1. Field of the Invention
The present invention relates to the field of voice applications and more particularly to integrating speaker identification and voice verification logic in a voice application.
2. Description of the Related Art
Voice applications utilize voice processing to facilitate voice interactions with a data processing application. Voice markup processing represents one technology useful in voice processing and provides a flexible mode for handling voice interactions in a data processing application over a computer communications network. Specifically designed for deployment in the telephony environment, voice markup provides a standardized way for voice processing applications to be defined and deployed for interaction for voice callers over the public switched telephone network (PSTN).

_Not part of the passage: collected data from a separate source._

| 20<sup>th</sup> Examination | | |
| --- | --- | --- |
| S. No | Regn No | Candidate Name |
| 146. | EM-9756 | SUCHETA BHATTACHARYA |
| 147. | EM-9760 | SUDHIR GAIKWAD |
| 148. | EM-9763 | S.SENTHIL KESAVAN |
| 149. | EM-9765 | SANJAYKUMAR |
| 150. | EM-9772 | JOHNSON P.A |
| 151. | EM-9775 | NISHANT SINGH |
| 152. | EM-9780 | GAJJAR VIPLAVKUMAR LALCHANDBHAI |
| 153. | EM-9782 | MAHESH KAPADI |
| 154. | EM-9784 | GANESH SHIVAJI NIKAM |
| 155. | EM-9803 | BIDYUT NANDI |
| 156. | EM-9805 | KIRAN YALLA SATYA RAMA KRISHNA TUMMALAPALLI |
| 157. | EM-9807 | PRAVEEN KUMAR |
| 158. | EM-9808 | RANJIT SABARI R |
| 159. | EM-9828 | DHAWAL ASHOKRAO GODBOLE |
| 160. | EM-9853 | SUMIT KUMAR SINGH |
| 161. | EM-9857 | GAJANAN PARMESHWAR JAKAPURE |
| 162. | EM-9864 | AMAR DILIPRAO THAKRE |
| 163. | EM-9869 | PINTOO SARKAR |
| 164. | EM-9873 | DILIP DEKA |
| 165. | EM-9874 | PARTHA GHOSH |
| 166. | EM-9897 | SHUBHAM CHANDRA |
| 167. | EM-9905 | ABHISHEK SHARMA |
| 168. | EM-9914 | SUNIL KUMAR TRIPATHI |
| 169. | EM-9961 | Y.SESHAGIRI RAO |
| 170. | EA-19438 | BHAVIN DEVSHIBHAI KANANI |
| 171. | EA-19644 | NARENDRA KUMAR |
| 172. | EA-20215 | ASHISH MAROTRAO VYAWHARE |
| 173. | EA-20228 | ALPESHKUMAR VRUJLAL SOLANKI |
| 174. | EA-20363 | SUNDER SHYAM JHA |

In recent years, the VoiceXML specification has become the predominant standardized mechanism for expressing voice applications.
Despite the popularity of VoiceXML and like markup languages for voice processing, speaker identification and voice verification have not been supported through conventional voice markup browsers. Speaker Identification Verification (SIV) is a speaker identification and voice verification technology used to identify a particular speaker in order to grant access to sensitive information and transactions. SIV introduces the concept of a “Voice Print”. Voice Prints are used for identification, similar to the way fingerprints identify people.
Typically, speaker identification involves two phases. In a first phase, referred to as enrollment, a user can create and associate a voice print with a speaker verification server. In a second phase, referred to as verification, speech collected from a speaker can be compared to the stored voice print to determine whether the speaker is whom the speaker professes to be. In a telephony environment, speaker verification can play an important rule in terms of adding an extra level of security before providing a caller access to sensitive data.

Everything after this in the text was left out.